**Material provided**
*** Block opens ***
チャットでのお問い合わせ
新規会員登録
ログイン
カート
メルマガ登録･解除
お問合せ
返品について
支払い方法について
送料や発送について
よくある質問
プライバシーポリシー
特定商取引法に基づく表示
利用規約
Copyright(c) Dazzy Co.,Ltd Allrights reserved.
*** Block closes ***
**Work to complete**
Reproduce each entry from the records above, character for character.

**Response**
チャットでのお問い合わせ
新規会員登録
ログイン
カート
メルマガ登録･解除
お問合せ
返品について
支払い方法について
送料や発送について
よくある質問
プライバシーポリシー
特定商取引法に基づく表示
利用規約
Copyright(c) Dazzy Co.,Ltd Allrights reserved.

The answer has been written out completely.